▶ _Consigna dada 1_: Copia el pasaje del texto sobre el exilio que va de "22 de octubre" a "nombres del viaje.", ambos incluidos, y sustituye en él "exilio" por "destierro".
▶ _Consigna dada 2_: Retoma el texto sobre el exilio y prosíguelo a partir de su final.

▶ _Texto mostrado_:
Neiva tiene desde hace 14 años un festival de cine llamado Cinexcusa, y en la edición de este año fui invitado a hablar sobre el tema de las migraciones y el exilio.

22 de octubre de 2019 Por: Santiago Gamboa

Neiva tiene desde hace 14 años un festival de cine llamado Cinexcusa, y en la edición de este año fui invitado a hablar sobre el tema de las migraciones y el exilio. Un argumento lleno de anécdotas para alguien como yo, que vivió 30 años fuera de Colombia. Comencé por decir que el exilio es uno de los nombres del viaje.

Si el exilio es forzado se convierte en un viaje triste, en una suerte de condena. Y de este modo, ser un exiliado, en el fondo, es ser alguien mutilado. Sólo algunos han tenido la suerte de transformar ese sentimiento triste en algo perdurable. El poeta turco Nazim Hikmet fue condenado al exilio y nunca pudo regresar a Estambul, su ciudad, y ese desarraigo fue uno de los motores de su poesía y de su vida. Ya hemos señalado aquí que el arte, rey supremo, en ocasiones se alimenta de aquello que nos mata, como individuos o como sociedades. El exilio como una llama, siempre encendida dentro del poeta Hikmet. Podía sentirse bien en otros lugares, amar en otros lugares, pero era un ser mutilado. Sobre esto escribió versos memorables, como este que dice:

“Entré a Sofía un día de primavera, bella mía.
La ciudad en la que naciste huele a tilos florecidos.
Y todos me dieron la bienvenida.
La ciudad en la que naciste es hoy para mí la casa de un hermano.
Pero uno no olvida nunca su propia casa,
ni siquiera en la casa del hermano.
Duro oficio es el exilio, muy duro”.

▶ _Datos extraídos_:
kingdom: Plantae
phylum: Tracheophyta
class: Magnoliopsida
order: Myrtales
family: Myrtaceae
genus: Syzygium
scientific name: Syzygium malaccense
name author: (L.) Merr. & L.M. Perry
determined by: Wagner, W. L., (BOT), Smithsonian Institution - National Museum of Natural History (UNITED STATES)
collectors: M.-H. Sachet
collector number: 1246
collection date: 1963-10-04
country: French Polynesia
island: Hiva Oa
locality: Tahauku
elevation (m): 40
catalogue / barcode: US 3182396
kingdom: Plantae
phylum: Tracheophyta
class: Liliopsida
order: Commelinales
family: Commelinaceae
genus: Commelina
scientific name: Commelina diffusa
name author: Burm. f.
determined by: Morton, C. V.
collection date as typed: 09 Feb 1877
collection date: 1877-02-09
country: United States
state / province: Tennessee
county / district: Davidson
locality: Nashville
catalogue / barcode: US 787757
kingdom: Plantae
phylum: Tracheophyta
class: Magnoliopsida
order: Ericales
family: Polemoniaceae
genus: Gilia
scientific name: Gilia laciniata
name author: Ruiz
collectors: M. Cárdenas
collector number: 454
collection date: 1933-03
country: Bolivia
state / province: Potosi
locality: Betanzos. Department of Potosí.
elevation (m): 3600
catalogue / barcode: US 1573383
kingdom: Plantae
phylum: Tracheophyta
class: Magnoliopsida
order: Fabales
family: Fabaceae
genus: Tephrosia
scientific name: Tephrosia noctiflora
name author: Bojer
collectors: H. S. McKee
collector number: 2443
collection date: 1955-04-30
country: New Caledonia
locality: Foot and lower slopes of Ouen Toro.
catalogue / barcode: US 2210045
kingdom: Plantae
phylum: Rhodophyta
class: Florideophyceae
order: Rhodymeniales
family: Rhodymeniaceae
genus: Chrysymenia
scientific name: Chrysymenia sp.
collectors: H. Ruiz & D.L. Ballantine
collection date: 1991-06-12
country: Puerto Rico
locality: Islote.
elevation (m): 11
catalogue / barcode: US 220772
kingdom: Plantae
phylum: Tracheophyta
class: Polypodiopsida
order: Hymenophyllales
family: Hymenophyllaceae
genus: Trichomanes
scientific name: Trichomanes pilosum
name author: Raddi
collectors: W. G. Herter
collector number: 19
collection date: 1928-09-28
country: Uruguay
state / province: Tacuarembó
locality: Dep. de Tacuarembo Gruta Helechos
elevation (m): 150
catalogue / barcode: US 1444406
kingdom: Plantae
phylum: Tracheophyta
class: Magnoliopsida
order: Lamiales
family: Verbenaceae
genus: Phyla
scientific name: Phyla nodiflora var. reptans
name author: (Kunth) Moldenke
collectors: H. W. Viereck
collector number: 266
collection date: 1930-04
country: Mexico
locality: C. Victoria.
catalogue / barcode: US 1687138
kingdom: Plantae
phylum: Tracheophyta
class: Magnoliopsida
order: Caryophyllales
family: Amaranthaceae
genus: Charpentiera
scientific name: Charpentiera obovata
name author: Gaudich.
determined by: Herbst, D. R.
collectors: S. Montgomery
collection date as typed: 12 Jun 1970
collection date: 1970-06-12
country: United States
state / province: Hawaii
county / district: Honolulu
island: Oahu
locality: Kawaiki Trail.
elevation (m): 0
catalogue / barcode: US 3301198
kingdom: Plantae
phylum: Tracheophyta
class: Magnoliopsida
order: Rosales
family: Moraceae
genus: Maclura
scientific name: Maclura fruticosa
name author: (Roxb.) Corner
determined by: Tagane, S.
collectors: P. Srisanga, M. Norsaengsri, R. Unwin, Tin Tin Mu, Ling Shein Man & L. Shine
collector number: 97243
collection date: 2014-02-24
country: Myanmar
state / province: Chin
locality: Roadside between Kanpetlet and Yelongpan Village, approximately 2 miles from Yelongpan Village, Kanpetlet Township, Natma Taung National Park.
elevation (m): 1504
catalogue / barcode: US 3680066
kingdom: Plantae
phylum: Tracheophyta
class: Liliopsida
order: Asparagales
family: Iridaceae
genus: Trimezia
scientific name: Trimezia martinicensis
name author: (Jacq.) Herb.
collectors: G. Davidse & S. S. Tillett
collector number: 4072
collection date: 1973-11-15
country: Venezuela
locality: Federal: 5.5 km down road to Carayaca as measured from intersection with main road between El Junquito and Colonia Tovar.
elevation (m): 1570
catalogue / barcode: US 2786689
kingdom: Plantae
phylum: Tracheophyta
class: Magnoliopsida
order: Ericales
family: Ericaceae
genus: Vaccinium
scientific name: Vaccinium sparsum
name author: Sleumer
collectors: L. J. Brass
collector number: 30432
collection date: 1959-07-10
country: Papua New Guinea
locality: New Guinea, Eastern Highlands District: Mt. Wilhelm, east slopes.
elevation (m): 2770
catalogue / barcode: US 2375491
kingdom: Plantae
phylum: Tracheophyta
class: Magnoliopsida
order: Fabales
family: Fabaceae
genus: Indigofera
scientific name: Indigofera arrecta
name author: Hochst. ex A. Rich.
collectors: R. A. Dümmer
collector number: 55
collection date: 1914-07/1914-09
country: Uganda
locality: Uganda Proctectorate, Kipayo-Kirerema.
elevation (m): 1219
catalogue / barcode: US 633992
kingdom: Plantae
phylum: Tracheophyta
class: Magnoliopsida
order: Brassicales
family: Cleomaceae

▶ _Respuesta final 1_:
22 de octubre de 2019 Por: Santiago Gamboa

Neiva tiene desde hace 14 años un festival de cine llamado Cinexcusa, y en la edición de este año fui invitado a hablar sobre el tema de las migraciones y el destierro. Un argumento lleno de anécdotas para alguien como yo, que vivió 30 años fuera de Colombia. Comencé por decir que el destierro es uno de los nombres del viaje.

▶ _Respuesta final 2_:
Mucho más atrás, ya los Salmos describen la dureza del exilio. Los versos de quienes fueron expulsados de Jerusalén nos hablan de la profundidad de esa pérdida. Esto está en el Antiguo Testamento:
“Si yo te olvido, Jerusalén
que mi mano diestra pierda su destreza
y que mi lengua se pegue al paladar
si yo perdiera tu recuerdo”.

Las ciudades que reciben al exiliado abren sus brazos, pero todo es muy triste. Esas ciudades se convierten en el espacio privilegiado de la nostalgia. De plegarias que nadie escucha ni responde, plegarias solitarias y nocturnas. El exiliado no camina por la ciudad real, la que tiene delante de sus ojos, sino por la que lleva adentro en su memoria, y cruza calles, entra a cafeterías, se detiene por un rato en la fila de un cine, enciende un cigarrillo al lado de un puente, pero en realidad no está ahí. El exilio convierte las ciudades en espacios invisibles.

Espacios, eso sí, llenos de historias.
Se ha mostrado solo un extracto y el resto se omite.